An excellent example of this could be how your heart transfers oxygen-depleted blood from your arms and legs back to its chambers.
Furthermore, your pulmonary artery and vein system do the same for your upper torso, lungs, and heart by closing the loop, often called the "pump-handle pump," ensuring you stay alive and well.
Like other parts of the human body, your heart needs oxygenated blood to function at its best. The coronary arteries supply this vital function.
Learn How Heart Disease Interferes With Critical Body Function
Some people still get heart disease even if they haven't been overweight or led unhealthy lifestyles. More and more studies are showing that genetics may play a role.
In any case, the narrowing and stiffening of arteries associated with heart disease can slow blood flow to your organs and tissues. This hardening of arteries can damage your eyes, kidneys, brain, and other vital body parts.
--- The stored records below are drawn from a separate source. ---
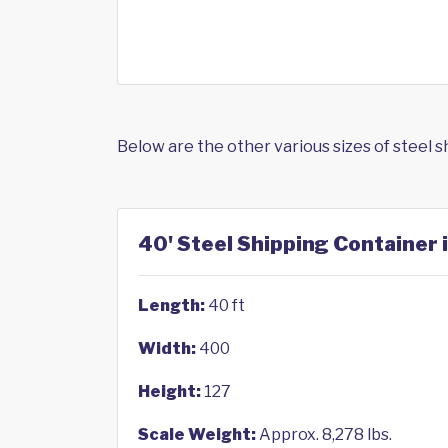
Below are the other various sizes of steel 
40' Steel Shipping Container i
Length:
40 ft
Width:
400
Height:
127
Scale Weight:
Approx. 8,278 lbs.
Stenosis is a disease in which your heart's blood vessels become swollen, constricted, and stiff over time. It causes the muscles surrounding them to thicken as well, impairing the ability of your heart muscle to contract properly.
Without proper oxygenation, the body and mind are likely less able to function correctly.
In addition, without the energy from a healthy, high-quality source of oxygen, your cells won't have what they need to work normally, which could lead to significant complications in other areas of your body, including problems with your heart or a heart attack.
Effectively Fight Heart Disease By Making Affordable Lifestyle Changes.
By being more health conscious and taking better care of yourself, you can dramatically reduce your risk of heart-related illnesses, including high blood pressure, diabetes, and high cholesterol.
One highly recommended thing is to increase your activity level. Something as simple as walking about an hour every other day, or maybe try yoga as that's also great for your heart!
Fortunately, you can make many lifestyle changes to improve your health and help prevent heart disease. Some examples include quitting smoking, following a heart-healthy diet, and increasing your activity level.
Because your heart is a muscle, it goes through wear and tear like any other. It's generally agreed that you can damage the heart if you work out too much or abuse substances.
Make sure you're living healthily by eating well and exercising moderately every day.
Thankfully, an ounce of prevention can be worth a pound of cure. Properly caring for your heart allows it to function efficiently.
The more heart-healthy choices you make, the easier it will be for your heart to continue oxygenating and circulating blood precisely as it should.